Your goal
Reproduce every line of the data below word for word.

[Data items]
##########

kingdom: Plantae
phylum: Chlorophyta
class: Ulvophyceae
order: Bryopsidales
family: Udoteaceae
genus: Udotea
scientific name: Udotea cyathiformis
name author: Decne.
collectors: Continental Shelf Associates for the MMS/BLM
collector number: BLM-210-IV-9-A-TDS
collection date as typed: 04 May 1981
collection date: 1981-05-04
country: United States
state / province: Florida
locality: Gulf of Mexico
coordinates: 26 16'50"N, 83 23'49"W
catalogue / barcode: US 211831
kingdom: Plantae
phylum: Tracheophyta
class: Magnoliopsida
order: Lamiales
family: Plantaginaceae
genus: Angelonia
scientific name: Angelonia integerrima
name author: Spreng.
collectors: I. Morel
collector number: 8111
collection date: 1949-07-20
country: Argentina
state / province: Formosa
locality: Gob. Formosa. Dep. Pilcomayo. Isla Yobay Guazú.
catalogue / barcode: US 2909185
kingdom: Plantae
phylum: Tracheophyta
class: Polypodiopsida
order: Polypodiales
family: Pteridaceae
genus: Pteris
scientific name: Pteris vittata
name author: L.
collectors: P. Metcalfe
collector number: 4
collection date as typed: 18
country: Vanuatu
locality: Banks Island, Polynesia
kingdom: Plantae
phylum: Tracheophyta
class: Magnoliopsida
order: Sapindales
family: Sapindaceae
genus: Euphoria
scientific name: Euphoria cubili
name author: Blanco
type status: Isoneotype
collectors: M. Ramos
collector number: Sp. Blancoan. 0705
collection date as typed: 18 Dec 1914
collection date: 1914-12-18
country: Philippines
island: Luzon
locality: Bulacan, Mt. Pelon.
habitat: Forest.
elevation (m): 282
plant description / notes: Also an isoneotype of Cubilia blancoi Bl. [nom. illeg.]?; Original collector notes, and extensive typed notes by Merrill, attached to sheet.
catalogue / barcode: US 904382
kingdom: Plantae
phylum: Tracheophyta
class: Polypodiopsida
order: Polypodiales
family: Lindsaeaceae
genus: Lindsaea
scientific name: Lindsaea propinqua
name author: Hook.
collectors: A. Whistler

##########

Finished task
kingdom: Plantae
phylum: Chlorophyta
class: Ulvophyceae
order: Bryopsidales
family: Udoteaceae
genus: Udotea
scientific name: Udotea cyathiformis
name author: Decne.
collectors: Continental Shelf Associates for the MMS/BLM
collector number: BLM-210-IV-9-A-TDS
collection date as typed: 04 May 1981
collection date: 1981-05-04
country: United States
state / province: Florida
locality: Gulf of Mexico
coordinates: 26 16'50"N, 83 23'49"W
catalogue / barcode: US 211831
kingdom: Plantae
phylum: Tracheophyta
class: Magnoliopsida
order: Lamiales
family: Plantaginaceae
genus: Angelonia
scientific name: Angelonia integerrima
name author: Spreng.
collectors: I. Morel
collector number: 8111
collection date: 1949-07-20
country: Argentina
state / province: Formosa
locality: Gob. Formosa. Dep. Pilcomayo. Isla Yobay Guazú.
catalogue / barcode: US 2909185
kingdom: Plantae
phylum: Tracheophyta
class: Polypodiopsida
order: Polypodiales
family: Pteridaceae
genus: Pteris
scientific name: Pteris vittata
name author: L.
collectors: P. Metcalfe
collector number: 4
collection date as typed: 18
country: Vanuatu
locality: Banks Island, Polynesia
kingdom: Plantae
phylum: Tracheophyta
class: Magnoliopsida
order: Sapindales
family: Sapindaceae
genus: Euphoria
scientific name: Euphoria cubili
name author: Blanco
type status: Isoneotype
collectors: M. Ramos
collector number: Sp. Blancoan. 0705
collection date as typed: 18 Dec 1914
collection date: 1914-12-18
country: Philippines
island: Luzon
locality: Bulacan, Mt. Pelon.
habitat: Forest.
elevation (m): 282
plant description / notes: Also an isoneotype of Cubilia blancoi Bl. [nom. illeg.]?; Original collector notes, and extensive typed notes by Merrill, attached to sheet.
catalogue / barcode: US 904382
kingdom: Plantae
phylum: Tracheophyta
class: Polypodiopsida
order: Polypodiales
family: Lindsaeaceae
genus: Lindsaea
scientific name: Lindsaea propinqua
name author: Hook.
collectors: A. Whistler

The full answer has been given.